One of the joys of the new Criticwire blog
is Matt Singer's weekly email to critics. In addition to asking us to name the best movie currently in theaters, Matt also includes a new hypothetical question each week. The last one was tied to Sight & Sound's annual poll of the best movies ever made
, and -- oh, shoot! -- I still need to submit mine. (Thankfully, taxes aren't the only thing with extended deadlines.)
The poll contained a two-part question: Firstly, which film not listed in Sight & Sound's current top 10 would you add? And because you're adding a film, you have to drop one. So which film gets the cut?
I acted on instict and chose two Chaplin films, "City Lights" and "The Gold Rush." I doubt anyone would mount a major argument against the notion of these films as monumental cinematic achievements. But when it came to give one movie the ax, I struck a sensitive nerve:
"I'd take out 'Vertigo.' It's a wonderful thriller viewed on its own terms but does not command the same aesthetic or cultural importance of the other films on this list -- nor is it Hitchcock's best movie."
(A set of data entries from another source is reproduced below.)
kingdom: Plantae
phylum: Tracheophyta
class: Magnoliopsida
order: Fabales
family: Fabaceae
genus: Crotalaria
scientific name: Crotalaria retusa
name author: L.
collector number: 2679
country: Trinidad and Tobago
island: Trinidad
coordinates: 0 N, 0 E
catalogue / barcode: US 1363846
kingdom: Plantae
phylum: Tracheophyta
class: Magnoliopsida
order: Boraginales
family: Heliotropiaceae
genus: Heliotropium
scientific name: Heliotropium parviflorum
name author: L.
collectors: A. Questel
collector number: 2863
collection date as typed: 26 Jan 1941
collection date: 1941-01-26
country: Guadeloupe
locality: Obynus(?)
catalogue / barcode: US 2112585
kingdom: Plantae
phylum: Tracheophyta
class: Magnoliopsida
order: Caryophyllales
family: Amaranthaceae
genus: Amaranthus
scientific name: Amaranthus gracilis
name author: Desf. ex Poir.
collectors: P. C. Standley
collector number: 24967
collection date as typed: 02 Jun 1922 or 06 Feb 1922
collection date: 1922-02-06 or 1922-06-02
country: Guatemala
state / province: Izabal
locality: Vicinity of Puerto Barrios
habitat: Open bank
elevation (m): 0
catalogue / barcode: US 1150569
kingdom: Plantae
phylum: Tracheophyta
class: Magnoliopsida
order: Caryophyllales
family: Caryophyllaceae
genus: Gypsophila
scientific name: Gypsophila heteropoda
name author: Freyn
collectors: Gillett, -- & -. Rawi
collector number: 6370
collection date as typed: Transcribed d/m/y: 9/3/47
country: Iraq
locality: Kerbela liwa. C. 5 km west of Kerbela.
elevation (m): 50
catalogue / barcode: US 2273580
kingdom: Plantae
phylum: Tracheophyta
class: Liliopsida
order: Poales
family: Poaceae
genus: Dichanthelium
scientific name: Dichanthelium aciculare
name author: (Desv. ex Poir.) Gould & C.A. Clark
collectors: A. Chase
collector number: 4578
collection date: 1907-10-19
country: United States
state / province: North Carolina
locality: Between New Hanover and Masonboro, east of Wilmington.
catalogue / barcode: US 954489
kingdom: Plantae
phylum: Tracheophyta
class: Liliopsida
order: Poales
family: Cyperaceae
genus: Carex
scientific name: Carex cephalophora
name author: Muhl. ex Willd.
Notice that I did not say "Vertigo" lacks aesthetic or cultural importance. For god's sake, it's one of the most important American movies of the 20th century, full stop. Still, the other day, one of the canny cineastes at Reverse Shot came across my brief statement and called me out on Twitter:
Don't do it, Reverse Shot! This film thing needs you!
And...for the record, it needs "Vertigo," too. But look: To my mind, the chief strengths of "Vertigo" are its refined camerawork, its swooning romanticism and a narrative drenched with intriguing Easter Eggs that mold the character's confused subjectivity into the ultimate anti-hero. Yep, it's a masterpiece, but I could apply that same basic description to "Citizen Kane," also on the Sight & Sound list. So if we're dropping one, why not "Vertigo"? I put "Kane" first because "Kane" came first.
List-making invites a simplistic thought process no matter how hard one tries to deflect it. By virtue of thinking in list-making terms, I knew I was stepping into a trap. So, again, I am very much a fan of "Vertigo."
However, I would also like to note that the final moments of "The Birds" and "Psycho" (meaning the final shot, not the preceding psycho-babble with Norman Bates in a straightjacket) are just as powerful, and those movies also contain a visceral punch that "Vertigo" never aims for. Over the decades, they have received somewhat less serious consideration than "Vertigo" -- partly, I think, because of a prevalent hesitation to take horror movies as seriously as movies that reach beyond the constraints of the genre. The moments of terror in both "Psycho" and "The Birds" are so terrifically ingrained in cultural memory that people tend to forget both movies spend about an hour getting to the scary stuff. These are human stories invaded by monsters rather than monster movies sprinkled with humanity. I find that balance to be a tremendously affecting reflection of life's undulating moods, and Hitchcock renders them in ways that (gulp) "Vertigo" delivers in much quieter doses.
Still, the director's brilliant navigation of moods, seamlessly shifting his focus from detective story to ghost story to something far more abstract than either, has no real parallel anywhere else. As that equally iconic swirling poster art implies, "Vertigo" is a superb search for meaning that underscores the thematic fixations of every great Hitchcockian achievement.
So yes: "Vertigo" rocks. To suggest otherwise would, in fact, imply a fundamental disdain for film as art.
In short, I'll eat my words. And then write my list.